Ida Jackson enjoys writing in the book Social media (2010) on how Tron Øgrim (1947–2007) proclaimed that the Internet had realized communism by abolishing private property. The internet would save the world! It seems like an eternity ago. Now the criticism of digital capitalism is at the center. Belief in the revolutionary significance of the Internet has also faded sharply after the Arab Spring of 2011.
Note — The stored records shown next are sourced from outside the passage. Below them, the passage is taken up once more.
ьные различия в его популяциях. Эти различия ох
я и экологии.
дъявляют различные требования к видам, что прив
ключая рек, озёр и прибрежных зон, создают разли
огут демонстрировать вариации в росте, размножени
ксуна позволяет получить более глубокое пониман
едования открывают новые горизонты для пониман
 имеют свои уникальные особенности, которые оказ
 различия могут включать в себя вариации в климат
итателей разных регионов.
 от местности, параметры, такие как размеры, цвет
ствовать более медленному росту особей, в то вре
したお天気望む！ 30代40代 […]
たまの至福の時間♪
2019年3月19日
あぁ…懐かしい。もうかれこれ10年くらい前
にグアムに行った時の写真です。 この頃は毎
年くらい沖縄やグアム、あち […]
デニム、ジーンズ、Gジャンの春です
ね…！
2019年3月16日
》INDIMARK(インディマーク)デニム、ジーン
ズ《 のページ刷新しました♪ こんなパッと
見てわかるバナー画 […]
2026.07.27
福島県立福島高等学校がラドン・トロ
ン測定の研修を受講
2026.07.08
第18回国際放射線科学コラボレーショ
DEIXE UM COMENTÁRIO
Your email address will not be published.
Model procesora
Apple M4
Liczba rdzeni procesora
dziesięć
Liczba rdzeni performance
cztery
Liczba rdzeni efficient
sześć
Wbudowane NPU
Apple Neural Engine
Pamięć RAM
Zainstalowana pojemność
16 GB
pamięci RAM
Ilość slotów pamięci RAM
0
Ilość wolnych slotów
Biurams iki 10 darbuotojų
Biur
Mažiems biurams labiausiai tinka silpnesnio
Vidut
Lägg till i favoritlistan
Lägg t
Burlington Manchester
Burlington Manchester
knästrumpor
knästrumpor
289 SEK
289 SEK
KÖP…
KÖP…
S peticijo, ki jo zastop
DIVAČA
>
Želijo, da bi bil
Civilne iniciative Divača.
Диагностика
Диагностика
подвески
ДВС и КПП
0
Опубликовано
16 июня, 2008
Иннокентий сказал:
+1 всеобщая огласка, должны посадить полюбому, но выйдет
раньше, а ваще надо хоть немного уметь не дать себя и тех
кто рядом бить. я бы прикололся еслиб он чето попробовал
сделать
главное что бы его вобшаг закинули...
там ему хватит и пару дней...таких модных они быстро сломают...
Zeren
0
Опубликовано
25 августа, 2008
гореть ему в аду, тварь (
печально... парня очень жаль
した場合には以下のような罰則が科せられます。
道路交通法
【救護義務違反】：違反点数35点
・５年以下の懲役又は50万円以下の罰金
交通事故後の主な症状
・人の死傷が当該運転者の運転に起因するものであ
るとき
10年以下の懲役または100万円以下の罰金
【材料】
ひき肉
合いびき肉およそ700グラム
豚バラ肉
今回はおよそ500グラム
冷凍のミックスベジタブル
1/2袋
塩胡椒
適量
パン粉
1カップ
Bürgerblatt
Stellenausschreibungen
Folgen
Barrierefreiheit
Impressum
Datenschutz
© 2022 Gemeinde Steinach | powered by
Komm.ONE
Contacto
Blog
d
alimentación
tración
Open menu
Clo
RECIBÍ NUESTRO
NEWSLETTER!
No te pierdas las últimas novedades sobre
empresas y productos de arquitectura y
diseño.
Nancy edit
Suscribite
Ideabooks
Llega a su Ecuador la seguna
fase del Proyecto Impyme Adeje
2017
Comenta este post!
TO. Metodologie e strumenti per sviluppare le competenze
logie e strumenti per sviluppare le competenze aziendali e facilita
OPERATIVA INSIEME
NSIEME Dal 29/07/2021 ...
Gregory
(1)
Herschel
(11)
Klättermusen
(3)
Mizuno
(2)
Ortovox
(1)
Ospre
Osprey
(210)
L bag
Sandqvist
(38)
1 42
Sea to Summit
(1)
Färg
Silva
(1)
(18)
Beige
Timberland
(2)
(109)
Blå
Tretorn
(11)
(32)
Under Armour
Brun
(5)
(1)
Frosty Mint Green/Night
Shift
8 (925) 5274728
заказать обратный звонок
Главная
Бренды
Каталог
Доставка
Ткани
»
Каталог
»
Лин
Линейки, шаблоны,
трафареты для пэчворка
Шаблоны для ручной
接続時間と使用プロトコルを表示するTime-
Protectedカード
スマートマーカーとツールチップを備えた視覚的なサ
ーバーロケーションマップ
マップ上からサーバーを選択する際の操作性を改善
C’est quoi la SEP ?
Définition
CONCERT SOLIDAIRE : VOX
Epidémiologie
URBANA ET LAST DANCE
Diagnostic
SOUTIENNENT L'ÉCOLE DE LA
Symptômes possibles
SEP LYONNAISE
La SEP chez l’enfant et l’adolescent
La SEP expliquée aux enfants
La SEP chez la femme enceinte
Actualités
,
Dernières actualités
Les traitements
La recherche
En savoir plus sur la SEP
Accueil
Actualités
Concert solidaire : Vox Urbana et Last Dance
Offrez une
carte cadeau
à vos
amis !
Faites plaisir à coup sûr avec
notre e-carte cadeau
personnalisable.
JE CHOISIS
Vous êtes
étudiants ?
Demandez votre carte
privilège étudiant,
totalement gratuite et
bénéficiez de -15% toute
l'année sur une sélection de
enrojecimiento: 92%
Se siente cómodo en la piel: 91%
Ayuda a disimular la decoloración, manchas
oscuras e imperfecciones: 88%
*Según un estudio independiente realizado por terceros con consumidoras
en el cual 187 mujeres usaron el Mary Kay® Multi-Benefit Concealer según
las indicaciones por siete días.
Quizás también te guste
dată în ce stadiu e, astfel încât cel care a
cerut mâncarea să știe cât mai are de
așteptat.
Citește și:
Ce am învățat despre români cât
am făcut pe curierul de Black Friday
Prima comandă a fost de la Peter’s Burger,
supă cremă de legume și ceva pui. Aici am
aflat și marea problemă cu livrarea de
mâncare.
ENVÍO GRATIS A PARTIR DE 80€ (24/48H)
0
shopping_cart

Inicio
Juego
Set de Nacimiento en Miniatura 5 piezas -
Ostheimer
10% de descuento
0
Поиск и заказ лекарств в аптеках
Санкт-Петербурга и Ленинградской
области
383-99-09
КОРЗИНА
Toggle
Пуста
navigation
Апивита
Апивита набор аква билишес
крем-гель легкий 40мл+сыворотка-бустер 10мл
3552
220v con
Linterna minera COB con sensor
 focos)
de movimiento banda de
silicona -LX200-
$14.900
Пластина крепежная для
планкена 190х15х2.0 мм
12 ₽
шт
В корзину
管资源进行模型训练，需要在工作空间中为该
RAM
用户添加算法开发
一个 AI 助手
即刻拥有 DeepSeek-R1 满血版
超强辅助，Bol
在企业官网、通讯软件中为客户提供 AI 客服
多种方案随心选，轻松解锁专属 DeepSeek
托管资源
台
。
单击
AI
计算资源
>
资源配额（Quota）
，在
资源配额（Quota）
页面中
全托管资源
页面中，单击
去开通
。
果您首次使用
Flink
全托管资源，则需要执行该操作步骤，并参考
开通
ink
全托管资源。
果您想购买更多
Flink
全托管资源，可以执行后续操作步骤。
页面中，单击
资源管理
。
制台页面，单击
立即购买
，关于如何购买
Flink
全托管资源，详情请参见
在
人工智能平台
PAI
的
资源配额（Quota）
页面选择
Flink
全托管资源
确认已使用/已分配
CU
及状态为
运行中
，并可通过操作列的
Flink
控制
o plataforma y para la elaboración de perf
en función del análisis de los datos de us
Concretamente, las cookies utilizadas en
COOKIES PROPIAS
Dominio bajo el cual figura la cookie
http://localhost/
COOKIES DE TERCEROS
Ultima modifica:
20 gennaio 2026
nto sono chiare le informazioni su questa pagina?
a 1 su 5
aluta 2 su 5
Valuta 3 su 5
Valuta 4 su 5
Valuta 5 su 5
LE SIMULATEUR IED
In a situation of increasing spread of fake news and political manipulation, defense and secret services are the best media analysts. Colonel Jarred Prier mentioned in an article on the information war in Strategic Studies Quarterly in 2017 that 15 percent of all Twitter accounts are run by robots. So-called "bot accounts" are non-human accounts that tweet and retweet based on a set of programmed rules or an algorithm.

With fake Twitter accounts and IP addresses, anyone can create their own shit storm. Through a viral effect, the news spreads quickly before being checked against the facts. True or False: False news has an effect regardless. I hope I'm wrong, but probably we've only seen the beginning of this development. Those who previously believed online have now moderated their enthusiasm significantly.

Silberstein's book is one of many expressions of this disillusionment.

Eivind Tjønneland
Eivind Tjønneland
Historian of ideas and author. Regular critic in MODERN TIMES. (Former professor of literature at the University of Bergen.)